- [Text block]
In 1922, Edward Marshall Howard, a young man from Charlottesville, Virginia, left his home and travelled 150 miles to attend Hampton Institute, a college in Hampton, Virginia. Born in 1900, Edward was the son of Marshall, a chauffeur, and Lula, a schoolteacher, who wanted to study mechanical engineering.
He left behind his family and his girlfriend Anne Kelley, whom he’d known since childhood. At Hampton, he dived into his studies and joined the basketball, track and field and football teams.
In the 1920’s, only .1 percent of blacks held a four-year college degree. Today that number is 22.5 percent. Rampant discrimination and economic disadvantages were the primary reasons, but many other factors played an integral role.
In 1925, Edward married his sweetheart Anne who was expecting their child. Shortly after their daughter Ernestine was born in 1925, they divorced and Anne left Virginia with her daughter and headed North to find work. There, with her mother’s sister Harriet, Anne settled in Chelsea, Massachusetts and worked as a cook at the Chelsea Naval Hospital. At church, she was introduced to a northerner, Albert Theodore Sneed, who worked at the General Electric plant aviation unit, and the two married in 1930. Albert raised Ernestine as his own along with their five other children.
Ernestine went on to study nursing at the Boston City Hospital School of Nursing in 1947, and several years after she completed her education in 1950, met William Marshall Cline, who worked at Massachusetts General Hospital and was the son of Lizzie Cline, a cook, and Morris Pompey, a farmer in Shelby, North Carolina. William and Ernestine, or Bill & Teeny, as they were known, shared a love of nursing and married in 1957.
William and Ernestine Cline are my parents and their story and the story of their parents is also mine. Selecting which stories to write aren’t the greatest challenge writers face, it is how to tell the stories that matter to us. I believe the stories we tell are rooted in our histories.
The story of our families, provide a wealth of history upon which to draw and offer a roadmap into our futures. My grandfather’s story of entering a historically black college at a time when opportunities for blacks were few or my grandmother’s trek north from the segregated south or my mother’s experience in a nearly all-white Boston suburb and my father’s rise from hospital orderly to LPN, are stories that have made their way into mine. Their quest for education and a better life helped me to write of Frederick’s Douglass’ burning desire to read in Words Set me Free and allowed me to outline the story of Rosa and her mother as slaves who sought literacy in a pit school in Light in the Darkness. I can hear the beautiful cadence of my mother-in-law, Margaret Williams’ language and her story of making her way to school only when the cotton season ended in the story of Paul and Lizzie’s miles long journey to school each day in Freedom’s School. The determination of my mother and grandmother to persist in the face of adversity are infused in an upcoming book about Harriet Tubman, Before She was Harriet. My grandfather’s and father-in-law James Williams’ passion for sports can be found on the pages of Satchel Paige, Major Taylor and Pele. My New England roots and the joy I found spending time with my father made their way onto the pages of Whale Trails: Before and Now, the story of a young girl and her father from Cape Cod aboard their whale watching tour boat. A household filled with my parent’s jazz trickled into Benny Goodman and Teddy Wilson and Just a Lucky So and So: The Story of Louis Armstrong.

- [Extracted material]

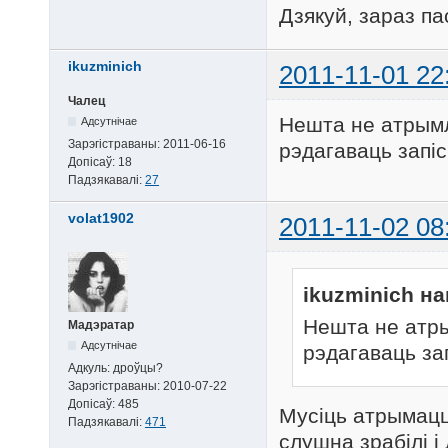
Дзякуй, зараз п
ikuzminich
2011-11-01 22
Чалец
Нешта не атрым
Адсутнічае
Зарэгістраваны:
2011-06-16
рэдагаваць запі
Допісаў:
18
Падзякавалі:
27
volat1902
2011-11-02 08
ikuzminich на
Нешта не атр
Мадэратар
Адсутнічае
рэдагаваць за
Адкуль:
дроўцы?
Зарэгістраваны:
2010-07-22
Допісаў:
485
Мусіць атрымацц
Падзякавалі:
471
слушна зрабілі 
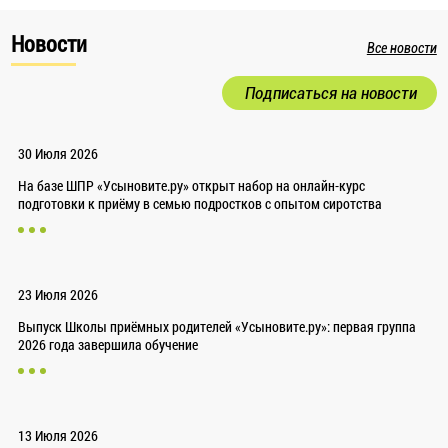
Новости
Все новости
Подписаться на новости
30 Июля 2026
На базе ШПР «Усыновите.ру» открыт набор на онлайн-курс
подготовки к приёму в семью подростков с опытом сиротства
23 Июля 2026
Выпуск Школы приёмных родителей «Усыновите.ру»: первая группа
2026 года завершила обучение
13 Июля 2026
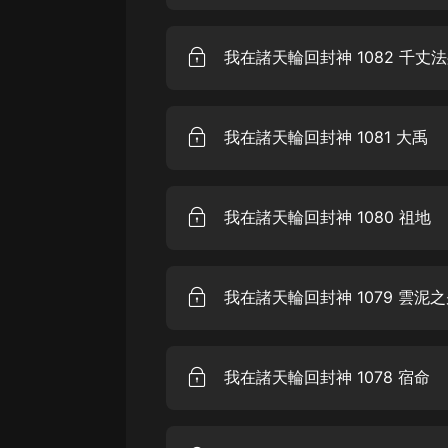
戲曲
旅遊
我在諸天輪回封神 1082 千丈
免費專區
暢銷書
我在諸天輪回封神 1081 大禹
其他
我在諸天輪回封神 1080 祖地
我在諸天輪回封神 1079 雲泥
我在諸天輪回封神 1078 宿命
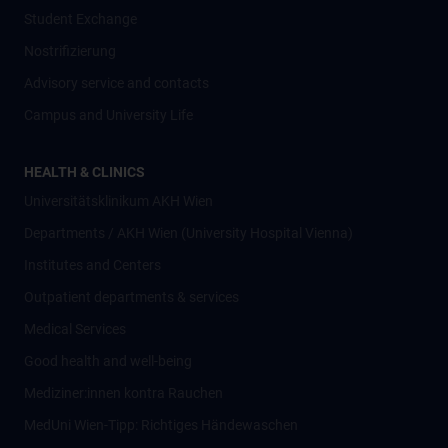
Student Exchange
Nostrifizierung
Advisory service and contacts
Campus and University Life
HEALTH & CLINICS
Universitätsklinikum AKH Wien
Departments / AKH Wien (University Hospital Vienna)
Institutes and Centers
Outpatient departments & services
Medical Services
Good health and well-being
Mediziner:innen kontra Rauchen
MedUni Wien-Tipp: Richtiges Händewaschen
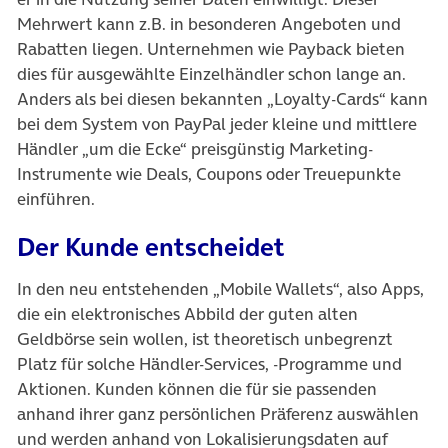
Mehrwert kann z.B. in besonderen Angeboten und
Rabatten liegen. Unternehmen wie Payback bieten
dies für ausgewählte Einzelhändler schon lange an.
Anders als bei diesen bekannten „Loyalty-Cards“ kann
bei dem System von PayPal jeder kleine und mittlere
Händler „um die Ecke“ preisgünstig Marketing-
Instrumente wie Deals, Coupons oder Treuepunkte
einführen.
Der Kunde entscheidet
In den neu entstehenden „Mobile Wallets“, also Apps,
die ein elektronisches Abbild der guten alten
Geldbörse sein wollen, ist theoretisch unbegrenzt
Platz für solche Händler-Services, -Programme und
Aktionen. Kunden können die für sie passenden
anhand ihrer ganz persönlichen Präferenz auswählen
und werden anhand von Lokalisierungsdaten auf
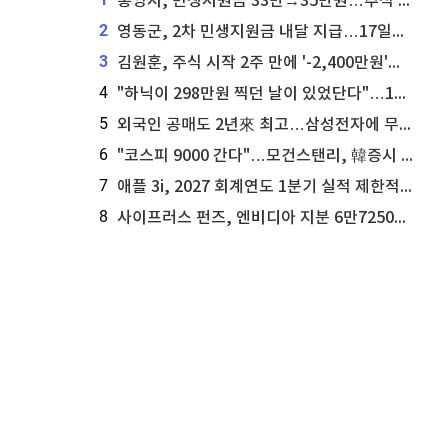
통영시, 민생지원금 33만→35만원…추석 전 푼다
2
영동군, 2차 민생지원금 내달 지급…17일부터 신청 접수
3
김원훈, 주식 시작 2주 만에 '-2,400만원'…"차 한 대 값 날렸다"
4
"하닉이 298만원 찍던 날이 있었단다"…100만 클릭 '전래동화' 정체
5
외국인 공매도 2년來 최고…삼성전자에 무슨일이 [B급기자의 B급리포트]
6
"코스피 9000 간다"…모건스탠리, 韓증시 '비중 유지→비중 확대'
7
애플 3i, 2027 회계연도 1분기 실적 제한적 검토 통과
8
사이프러스 펀즈, 엔비디아 지분 6만7250주 매각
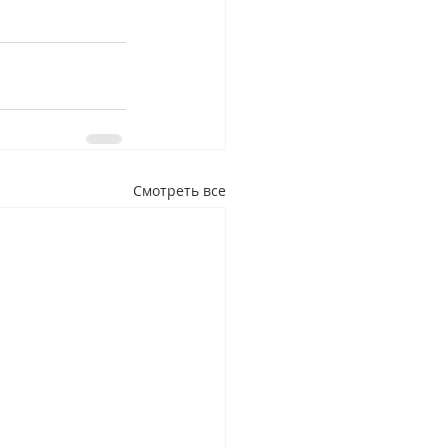
Смотреть все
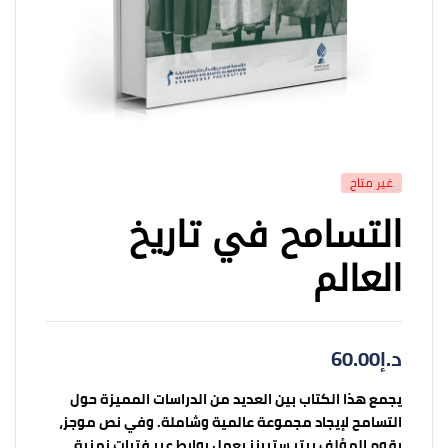
غير متاح
التسامح في تاريخ
العالم
د.إ
60.00
يجمع هذا الكتاب بين العديد من الدراسات المميزة حول
التسامح لإيجاد مجموعة عالمية وشاملة. وفي نص موجز،
يقوم المؤلف بيتر ستيرنز بعمل روابط عبر فترات زمنية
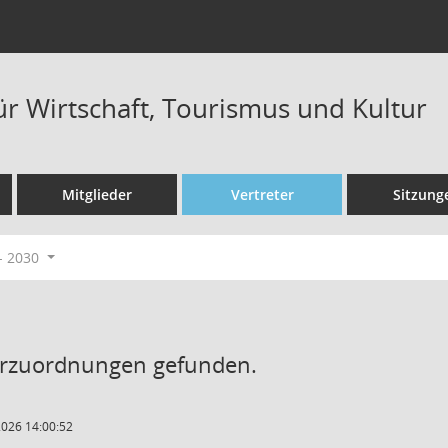
ür Wirtschaft, Tourismus und Kultur
Mitglieder
Vertreter
Sitzung
- 2030
erzuordnungen gefunden.
2026 14:00:52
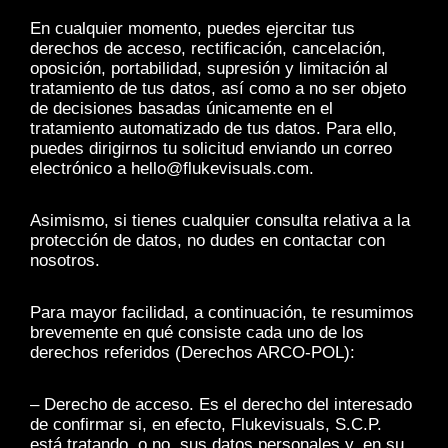
En cualquier momento, puedes ejercitar tus
derechos de acceso, rectificación, cancelación,
oposición, portabilidad, supresión y limitación al
tratamiento de tus datos, así como a no ser objeto
de decisiones basadas únicamente en el
tratamiento automatizado de tus datos. Para ello,
puedes dirigirnos tu solicitud enviando un correo
electrónico a hello@flukevisuals.com.
Asimismo, si tienes cualquier consulta relativa a la
protección de datos, no dudes en contactar con
nosotros.
Para mayor facilidad, a continuación, te resumimos
brevemente en qué consiste cada uno de los
derechos referidos (Derechos ARCO-POL):
– Derecho de acceso. Es el derecho del interesado
de confirmar si, en efecto, Flukevisuals, S.C.P.
está tratando, o no, sus datos personales y, en su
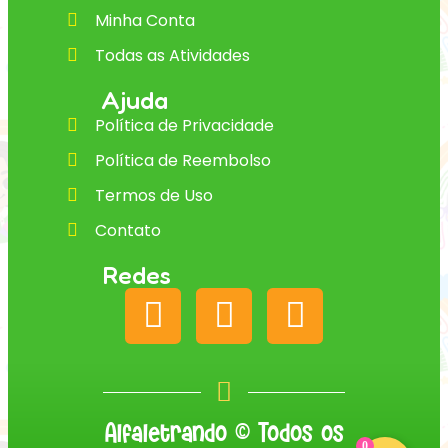
Minha Conta
Todas as Atividades
Ajuda
Política de Privacidade
Política de Reembolso
Termos de Uso
Contato
Redes
Alfaletrando © Todos os
0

- [Required tasks]
a. Answer these questions about the family history essay:
(i) Where did Anne work as a cook after settling in Chelsea, Massachusetts?
(ii) In what year did William and Ernestine marry?
(iii) Which book tells the story of a young girl and her father from Cape Cod aboard their whale watching tour boat?
b. Reproduce the passage of the family history essay that begins at the words "In 1922, Edward" and stops after "an integral role.".
c. List every distinct single year named in the family history essay, in order of first appearance, leaving out the reference to a decade.

- [Expected responses]
a.
(i) At the Chelsea Naval Hospital.
(ii) 1957.
(iii) Whale Trails: Before and Now.

b.
In 1922, Edward Marshall Howard, a young man from Charlottesville, Virginia, left his home and travelled 150 miles to attend Hampton Institute, a college in Hampton, Virginia. Born in 1900, Edward was the son of Marshall, a chauffeur, and Lula, a schoolteacher, who wanted to study mechanical engineering.
He left behind his family and his girlfriend Anne Kelley, whom he’d known since childhood. At Hampton, he dived into his studies and joined the basketball, track and field and football teams.
In the 1920’s, only .1 percent of blacks held a four-year college degree. Today that number is 22.5 percent. Rampant discrimination and economic disadvantages were the primary reasons, but many other factors played an integral role.

c. 1922, 1900, 1925, 1930, 1947, 1950, 1957